[REQUEST A] Reproduce, line for line, everything in the records that follow the essay on freelance film work, but leave out the pictures.

[EXCERPTED PASSAGE]

This story is part of the Broke Millennial No More series.
I am Broke Millennial’s little sister – the Broker Millennial. 2 Broke 2 Blog. Broke Millennial 2: More Broke, More Millennial. The iteration with West Coast flavor… More craft kombucha, less credit. Edit away, sis. I graduated from film school in 2014 and unthinkably had a freelance producing job right out of college. I was being paid $75 a (12-hour) day but grateful to be paid anything at all doing something I genuinely enjoyed. It was a travel job that lasted on-and-off for around a year, but I didn’t exactly rack up cash doing it. I’ve continued freelancing with limited financial pay off — it’s been a steady grind to an okay day rate and a “I don’t work for under minimum wage anymore unless it is for my closest friends” attitude. It is truly astounding how little people regard your time and work when you’re a professional in a creative field. To this day, strangers ask me to work on their passion projects for “experience” or “credit” or other things that my landlord does not accept as rent payment at least twice a month. They are insulted when I turn them down. I am a firm believer in paying people to do their work, period, end stop and also being paid to work, period, end stop.
In 2015, I began an Amazon wish list that contained my greatest hopes and dreams (among the items: a TV, a Blu-Ray player, nice spatulas, a mattress topper). With optimistic chutzpah, I named this list “WHEN I HAVE $” and added to it mostly at 2:30am when my bleary eyes most wanted to fixate on Jeff Bezos’ capitalist miracle. At the top of the list was an Ultra HD 49-inch Roku TV. I longed for the day I could watch TV on a TV rather than on my computer screen. How glorious it would be to see the pores on Gordon Ramsey’s face as he screamed at chefs to be better. How I’d relish texting my east coast family “WHO IS WATCHING NETFLIX AT 4AM I HAVE A REAL TV NOW” from 1AM in Los Angeles (my mom and sister both regularly fall asleep watching Netflix and bar me from watching on our family account much to my pacific time chagrin).

[RECORDS FOR THE TASK]
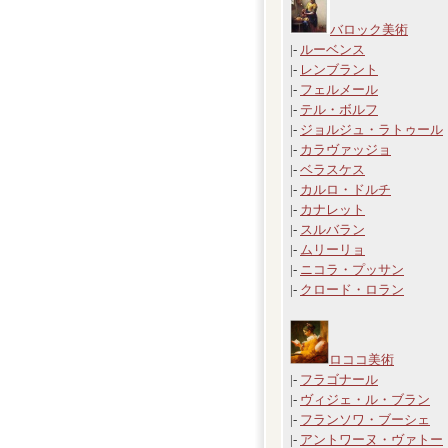
バロック美術
|-
ルーベンス
|-
レンブラント
|-
フェルメール
|-
テル・ボルフ
|-
ジョルジュ・ラトゥール
|-
カラヴァッジョ
|-
ベラスケス
|-
カルロ・ドルチ
|-
カナレット
|-
スルバラン
|-
ムリーリョ
|-
ニコラ・プッサン
|-
クロード・ロラン
ロココ美術
|-
フラゴナール
|-
ヴィジェ・ル・ブラン
|-
フランソワ・ブーシェ
|-
アントワーヌ・ヴァトー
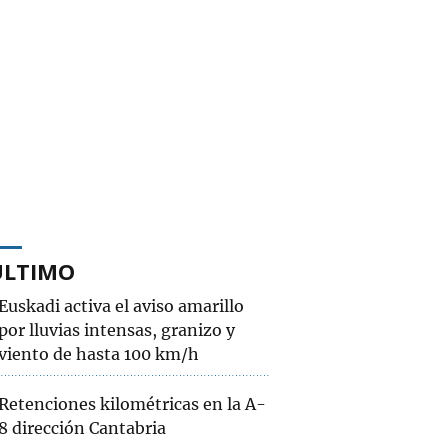
ÚLTIMO
Euskadi activa el aviso amarillo
por lluvias intensas, granizo y
viento de hasta 100 km/h
Retenciones kilométricas en la A-
8 dirección Cantabria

[REQUEST B] In the Broke Millennial essay, what name did the writer give the Amazon wish list started in 2015?

[WRITTEN RESPONSE A]
バロック美術
|-
ルーベンス
|-
レンブラント
|-
フェルメール
|-
テル・ボルフ
|-
ジョルジュ・ラトゥール
|-
カラヴァッジョ
|-
ベラスケス
|-
カルロ・ドルチ
|-
カナレット
|-
スルバラン
|-
ムリーリョ
|-
ニコラ・プッサン
|-
クロード・ロラン
ロココ美術
|-
フラゴナール
|-
ヴィジェ・ル・ブラン
|-
フランソワ・ブーシェ
|-
アントワーヌ・ヴァトー
ÚLTIMO
Euskadi activa el aviso amarillo
por lluvias intensas, granizo y
viento de hasta 100 km/h
Retenciones kilométricas en la A-
8 dirección Cantabria

[WRITTEN RESPONSE B] “WHEN I HAVE $”